━━ Фрагмент текста ━━
Хвост дракона в представлении поэта снабжен на конце острием на подобие копия, которое он сравнивает с жалом осы по причине его скрытности и ядовитости.
«Часть дна», т. е. дух смирения и нищеты, который, как мы сказали, положен Христом в основу Своей церкви. – «И радостный», в подлиннике: vago vago, – выражение, понимаемое комментаторами различно; но, принимая во внимание, что слово vago всегда употребляется у Данте в значении желающий, жадный, кажется, будет вернее перевести его, как радостный, или, еще лучше, желающий делать еще новый и больший вред, подобно тому, как Волчица после еды еще сильней алкает (Ада I, 99) и никогда не утоляет в себе голода, или как скупой, который тем более желает, чем больше копит богатства.
━━━
━━ Предоставленные записи ━━
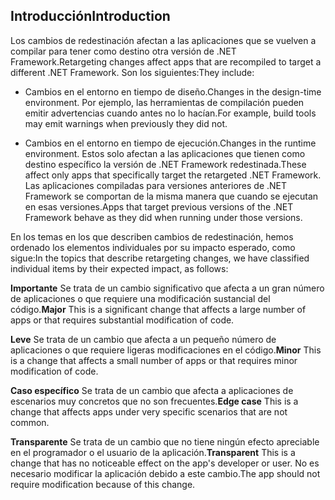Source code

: ## <a name="introduction"></a><span data-ttu-id="62580-101">Introducción</span><span class="sxs-lookup"><span data-stu-id="62580-101">Introduction</span></span>
<span data-ttu-id="62580-102">Los cambios de redestinación afectan a las aplicaciones que se vuelven a compilar para tener como destino otra versión de .NET Framework.</span><span class="sxs-lookup"><span data-stu-id="62580-102">Retargeting changes affect apps that are recompiled to target a different .NET Framework.</span></span> <span data-ttu-id="62580-103">Son los siguientes:</span><span class="sxs-lookup"><span data-stu-id="62580-103">They include:</span></span>

* <span data-ttu-id="62580-104">Cambios en el entorno en tiempo de diseño.</span><span class="sxs-lookup"><span data-stu-id="62580-104">Changes in the design-time environment.</span></span> <span data-ttu-id="62580-105">Por ejemplo, las herramientas de compilación pueden emitir advertencias cuando antes no lo hacían.</span><span class="sxs-lookup"><span data-stu-id="62580-105">For example, build tools may emit warnings when previously they did not.</span></span>

* <span data-ttu-id="62580-106">Cambios en el entorno en tiempo de ejecución.</span><span class="sxs-lookup"><span data-stu-id="62580-106">Changes in the runtime environment.</span></span> <span data-ttu-id="62580-107">Estos solo afectan a las aplicaciones que tienen como destino específico la versión de .NET Framework redestinada.</span><span class="sxs-lookup"><span data-stu-id="62580-107">These affect only apps that specifically target the retargeted .NET Framework.</span></span> <span data-ttu-id="62580-108">Las aplicaciones compiladas para versiones anteriores de .NET Framework se comportan de la misma manera que cuando se ejecutan en esas versiones.</span><span class="sxs-lookup"><span data-stu-id="62580-108">Apps that target previous versions of the .NET Framework behave as they did when running under those versions.</span></span>

<span data-ttu-id="62580-109">En los temas en los que describen cambios de redestinación, hemos ordenado los elementos individuales por su impacto esperado, como sigue:</span><span class="sxs-lookup"><span data-stu-id="62580-109">In the topics that describe retargeting changes, we have classified individual items by their expected impact, as follows:</span></span>

<span data-ttu-id="62580-110">**Importante** Se trata de un cambio significativo que afecta a un gran número de aplicaciones o que requiere una modificación sustancial del código.</span><span class="sxs-lookup"><span data-stu-id="62580-110">**Major** This is a significant change that affects a large number of apps or that requires substantial modification of code.</span></span>

<span data-ttu-id="62580-111">**Leve** Se trata de un cambio que afecta a un pequeño número de aplicaciones o que requiere ligeras modificaciones en el código.</span><span class="sxs-lookup"><span data-stu-id="62580-111">**Minor** This is a change that affects a small number of apps or that requires minor modification of code.</span></span>

<span data-ttu-id="62580-112">**Caso específico** Se trata de un cambio que afecta a aplicaciones de escenarios muy concretos que no son frecuentes.</span><span class="sxs-lookup"><span data-stu-id="62580-112">**Edge case** This is a change that affects apps under very specific scenarios that are not common.</span></span>

<span data-ttu-id="62580-113">**Transparente** Se trata de un cambio que no tiene ningún efecto apreciable en el programador o el usuario de la aplicación.</span><span class="sxs-lookup"><span data-stu-id="62580-113">**Transparent** This is a change that has no noticeable effect on the app's developer or user.</span></span> <span data-ttu-id="62580-114">No es necesario modificar la aplicación debido a este cambio.</span><span class="sxs-lookup"><span data-stu-id="62580-114">The app should not require modification because of this change.</span></span>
━━━
Задачи для решения:
**1.** Извлеките из отрывка комментария к Данте дословно часть, начиная со слов "Хвост дракона в" и до слов "скрытности и ядовитости." включительно.
**2.** Перепишите без изменений строки записей от самого их начала до строки с "de redestinación afectan" включительно. Картинки в ответ не включайте.
Отрывок комментария к Данте и записи друг с другом не связаны.

Решения задач:
**1.**
Хвост дракона в представлении поэта снабжен на конце острием на подобие копия, которое он сравнивает с жалом осы по причине его скрытности и ядовитости.

**2.**
Source code

: ## <a name="introduction"></a><span data-ttu-id="62580-101">Introducción</span><span class="sxs-lookup"><span data-stu-id="62580-101">Introduction</span></span>
<span data-ttu-id="62580-102">Los cambios de redestinación afectan a las aplicaciones que se vuelven a compilar para tener como destino otra versión de .NET Framework.</span><span class="sxs-lookup"><span data-stu-id="62580-102">Retargeting changes affect apps that are recompiled to target a different .NET Framework.</span></span> <span data-ttu-id="62580-103">Son los siguientes:</span><span class="sxs-lookup"><span data-stu-id="62580-103">They include:</span></span>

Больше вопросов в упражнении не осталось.